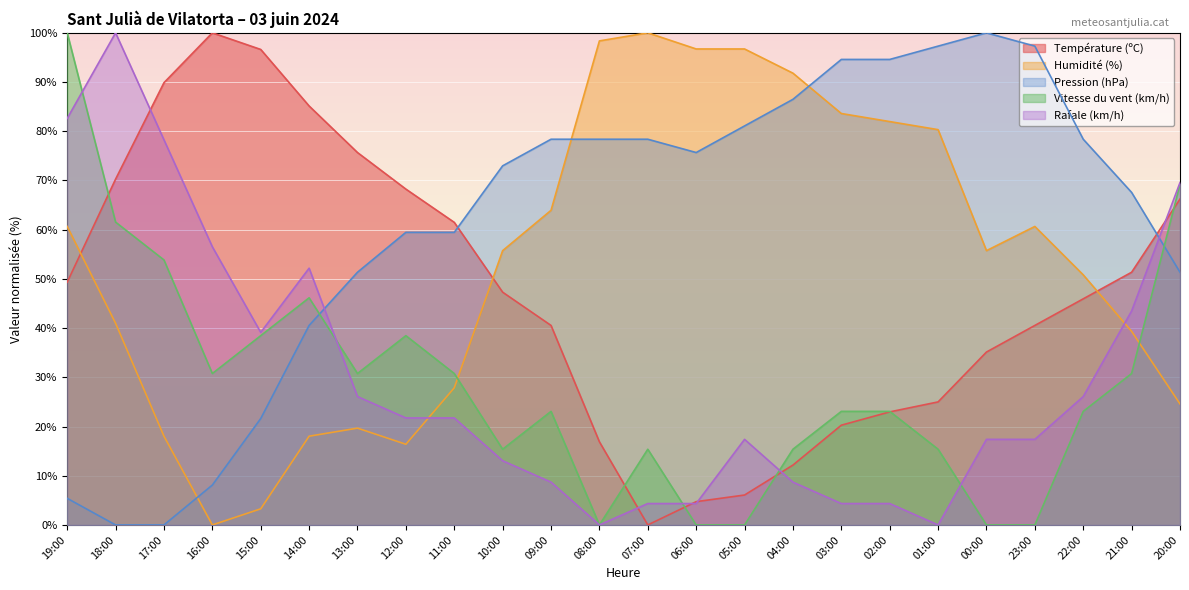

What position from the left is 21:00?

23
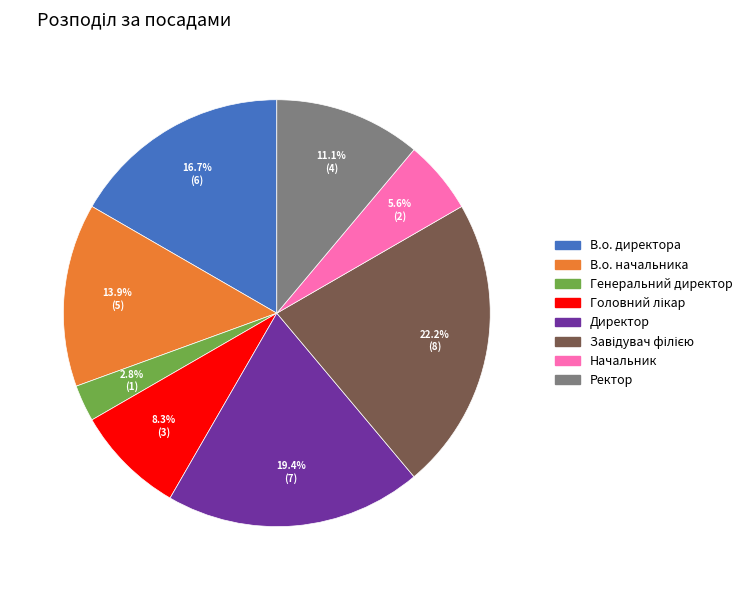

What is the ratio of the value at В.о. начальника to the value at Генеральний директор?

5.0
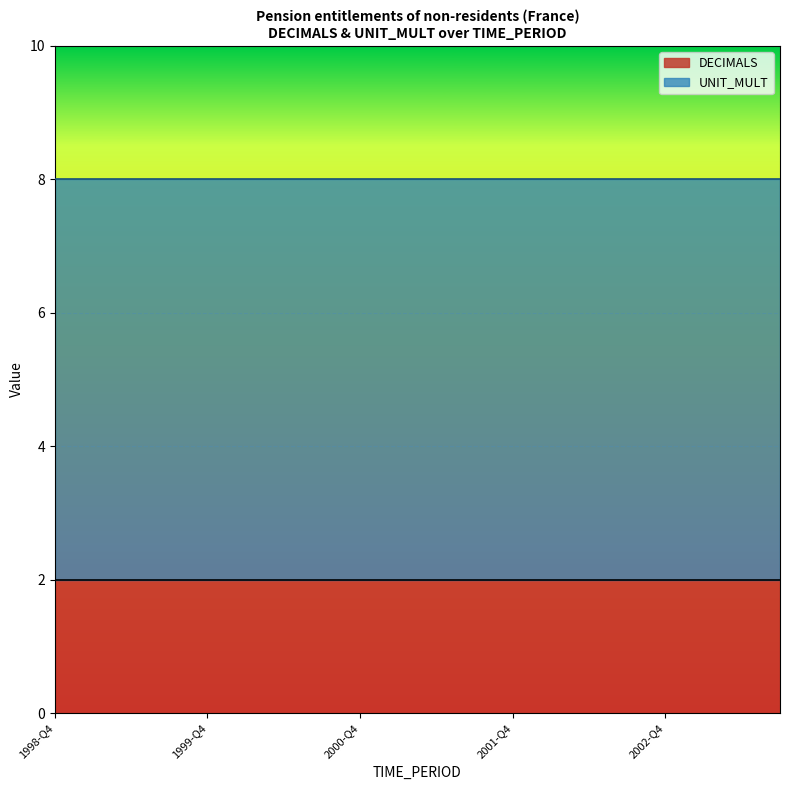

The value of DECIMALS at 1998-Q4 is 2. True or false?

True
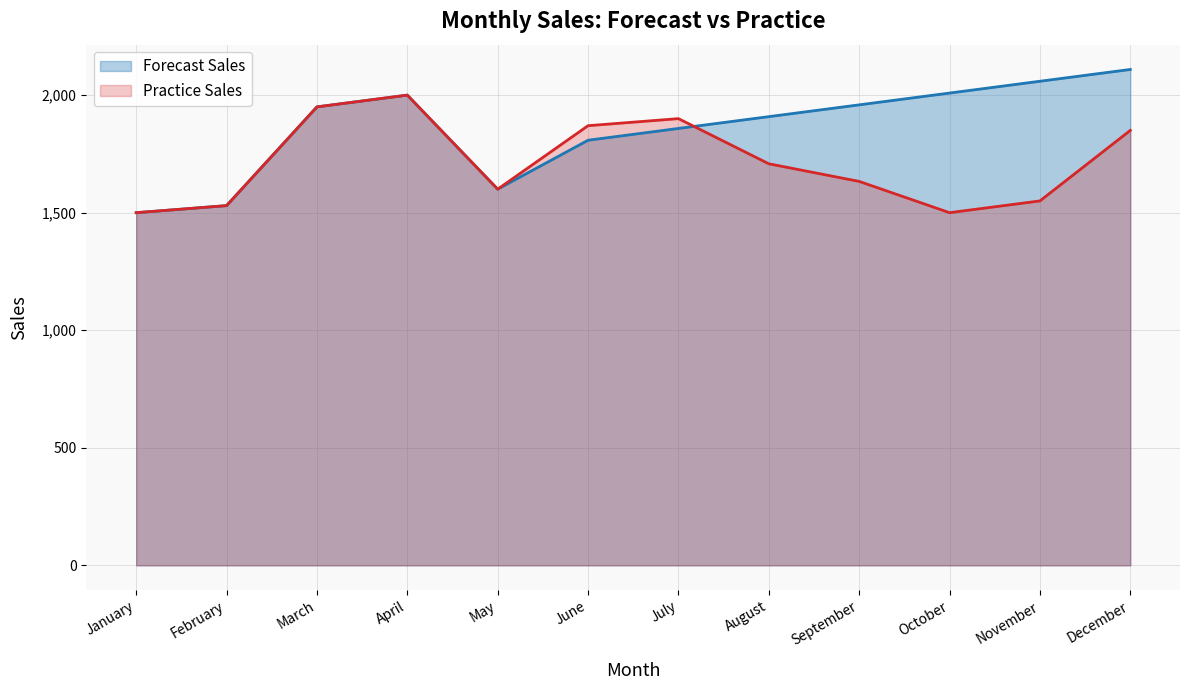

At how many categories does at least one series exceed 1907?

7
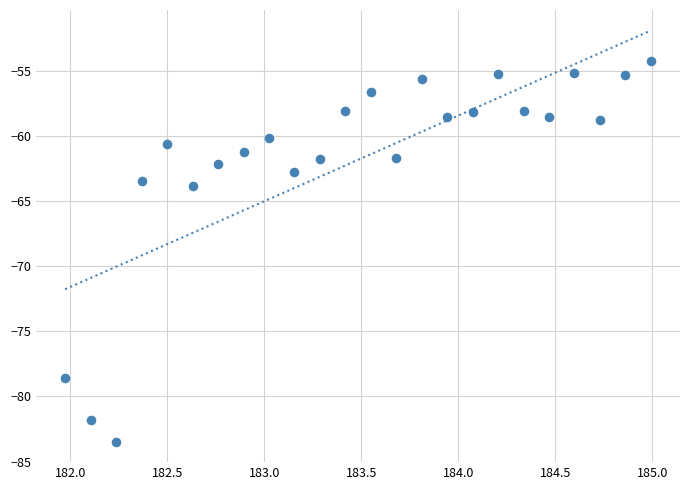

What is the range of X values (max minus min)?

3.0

Aim of the task: How many lines in the records contain the string "True", with case counting? Reply with the number alone.

Solution to the problem: 2